Republican challenger Scott Brown has blasted New Hampshire Democratic Sen. Jeanne Shaheen as “naïve” for denying the link between radical Islam and the jihadist kidnapping of several hundred Nigerian schoolgirls.
Brown’s comment came in response to remarks by Shaheen at a Senate hearing last week, where she praised a senior State Department official’s claim that “Boko Haram’s philosophy is not an Islamic philosophy.”
“Boko Haram proudly shares al-Qaida’s mission and ideology. They kidnapped these girls and are now forcing them to embrace radical Islam in all respects. It is naive to think they have nothing to do with religion,” said Brown, a former U.S. senator from Massachusetts and one of five candidates seeking the New Hampshire Republican Senate nomination in the Sept. 9 primary.

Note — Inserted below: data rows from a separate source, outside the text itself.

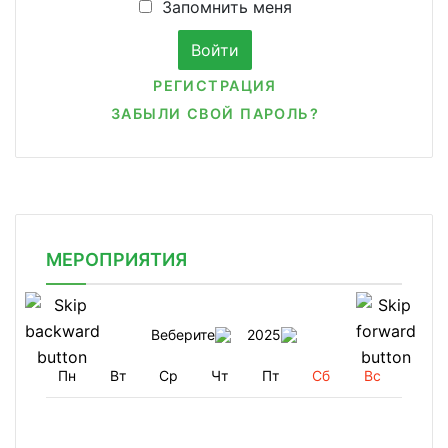
Запомнить меня
РЕГИСТРАЦИЯ
ЗАБЫЛИ СВОЙ ПАРОЛЬ?
МЕРОПРИЯТИЯ
Веберите
2025
Пн
Вт
Ср
Чт
Пт
Сб
Вс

In the Senate, Brown introduced a bill in 2012, directing Secretary of State Hillary Clinton to report to Congress on designating Boko Haram a foreign terrorist organization. Shaheen was silent on the matter, and the legislation died in committee.
Led by Clinton, the Obama administration fought against designating Boko Haram a terror group two years ago.
Clinton “ignored pleas by the Justice Department, the FBI, and U.S. intelligence officials to designate Boko Haram a foreign terrorist organization because the State Department claimed the group was motivated by poverty and low levels of literacy,” Lignet chief analyst Fred Fleitz wrote.
To keep the group off the terror list, “Clinton and other senior officials had to ignore links between Boko Haram and Islamist terrorist groups” including Al-Qaida in the Islamic Maghreb, according to Fleitz.
Clinton’s successor as secretary of state, John F. Kerry, designated Boko Haram a terror group in November after it carried out a series of church bombings and other high-profile terrorist attacks that killed more than 160 civilians, including women and children.
But at a Senate hearing last week, Robert Jackson, principal deputy assistant secretary of state for African affairs, sought to downplay Boko Haram’s links to radical Islam. He said the group’s actions are “not about Islam,” adding that “Boko Haram’s philosophy is not an Islamic philosophy.”
“I agree, and I’m glad that you made that point,” Shaheen told Jackson. “Clearly, we need to make sure that Islam is not confused with some of these horrible terrorist acts that have been and continue to be perpetrated by terrorist groups.”
Brown responded that Shaheen’s comments were “naïve” because Boko Haram seeks to impose “a twisted form of Islam that is spreading around the world and which is intent on destroying Western society.”